ODR of C++

Recently in my project I bumped into a weird issue – we vend a framework that is going to be used by another team’s daemon, but as soon as their daemon is linked to our framework, even without calling into our framework, it stops working in a bizarre way. The daemon would launch and run, but soon dies mysteriously, leaving no trace to debug. We had multiple hypotheses, including extra memory usage causing the daemon to be killed, and security violations caused by linking to a new framework. Several days were spent on this issue fruitlessly, until finally I realized that both our framework and the consumer daemon were built with a common set of C++ source files. Per discussion with a coworker, this might trigger calling unintended implementations based on C++’s one definition rule (ORD). I modified the common source code used by our framework by moving them to a different namespace, and the issue is immediately gone. This reminds me once again how tricky C++ can be in areas that are easily neglected.

To illustrate the issue we encountered with a simple example, consider a source file a.cpp which is

#include <iostream>

void say() {
    std::cout << "hi, a is saying" << std::endl;
}

and main.cpp which contains the main function and utilizes the function defined in a.cpp

void say();

int main() {
    say();
    return 0;
}

We can build the binary using the following command and run without issues

% g++ -dynamiclib -fPIC a.cpp -o liba.so; g++ -L. -la main.cpp -o main
% ./main
hi, a is saying

however, if we now have a source file called b.cpp which redefines the symbol say in a different way, as

#include <iostream>

void say() {
    std::cout << "hi, b is saying" << std::endl;
}

and we build it into a shared library

% g++ -dynamiclib -fPIC b.cpp -o libb.so

Now when you rebuild main.cpp again by linking with libb.so too without actually using it. You will find that the runtime behavior is changed.

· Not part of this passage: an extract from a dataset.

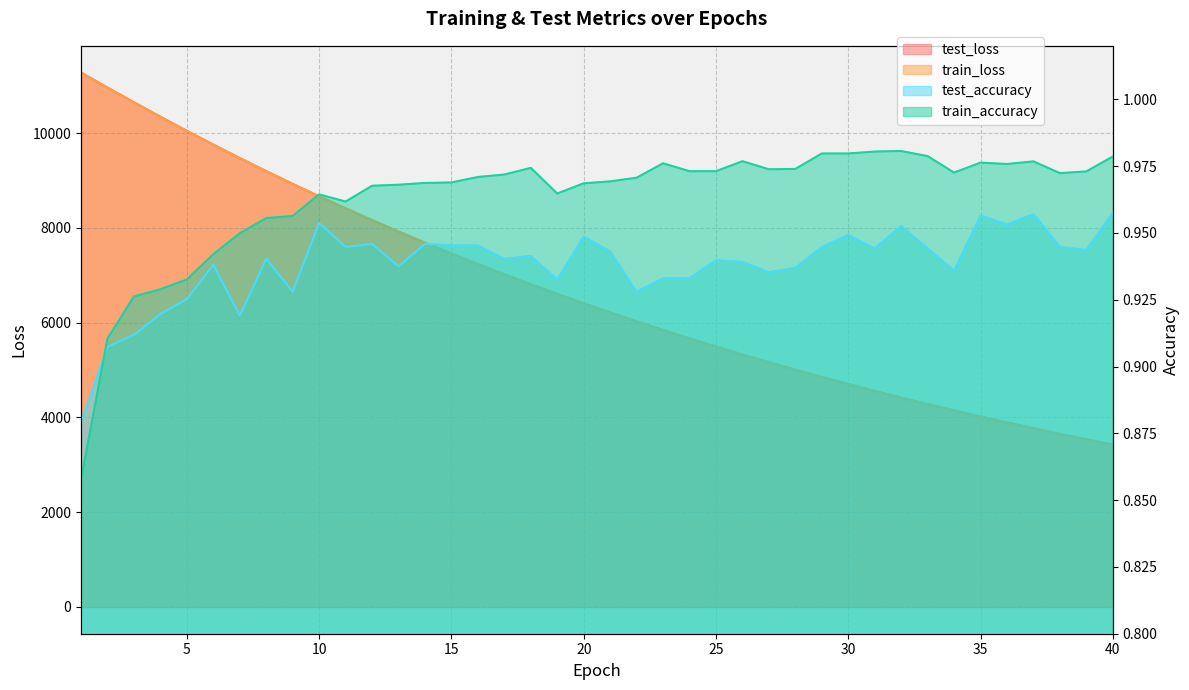

Does the chart have visible grid lines?

Yes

% g++ -L. -lb -la main.cpp -o main
% ./main
hi, b is saying

Why is this? In hindsight, it is not hard to explain at all with C++’s ODR: both library a and library b expose the same (mangled) symbol __Z3sayv which is compiled from the say function. And when it is invoked by the main binary, one implementation will be chosen and the other will be shadowed. Which one would be chosen? It seems that on my machine, whichever appears first in the linking library order will be chosen. A more detailed explanation can be found at https://en.wikipedia.org/wiki/One_Definition_Rule

 nm -gU liba.so libb.so

liba.so:
0000000000003028 T __Z3sayv
0000000000003bf0 T __ZNSt3__111char_traitsIcE11eq_int_typeEii
0000000000003c18 T __ZNSt3__111char_traitsIcE3eofEv
0000000000003318 T __ZNSt3__111char_traitsIcE6lengthEPKc
0000000000003124 T __ZNSt3__124__put_character_sequenceIcNS_11char_traitsIcEEEERNS_13basic_ostreamIT_T0_EES7_PKS4_m
00000000000030cc T __ZNSt3__14endlIcNS_11char_traitsIcEEEERNS_13basic_ostreamIT_T0_EES7_
0000000000003058 T __ZNSt3__1lsINS_11char_traitsIcEEEERNS_13basic_ostreamIcT_EES6_PKc

libb.so:
0000000000003014 T __Z3sayv
0000000000003110 T __Z7b_startv
0000000000003bf0 T __ZNSt3__111char_traitsIcE11eq_int_typeEii
0000000000003c18 T __ZNSt3__111char_traitsIcE3eofEv
0000000000003318 T __ZNSt3__111char_traitsIcE6lengthEPKc
0000000000003124 T __ZNSt3__124__put_character_sequenceIcNS_11char_traitsIcEEEERNS_13basic_ostreamIT_T0_EES7_PKS4_m
00000000000030b8 T __ZNSt3__14endlIcNS_11char_traitsIcEEEERNS_13basic_ostreamIT_T0_EES7_
0000000000003044 T __ZNSt3__1lsINS_11char_traitsIcEEEERNS_13basic_ostreamIcT_EES6_PKc

The issue might happen more often than people realize, as in most cases when you redefine a symbol in multiple libraries, it is caused by duplicated (same) source files. So whichever implementation is used does not impact runtime behavior, while in our case, we modified the implementation based on our needs in different projects, leading to the phenomenon that the program can run, but not in the expected way!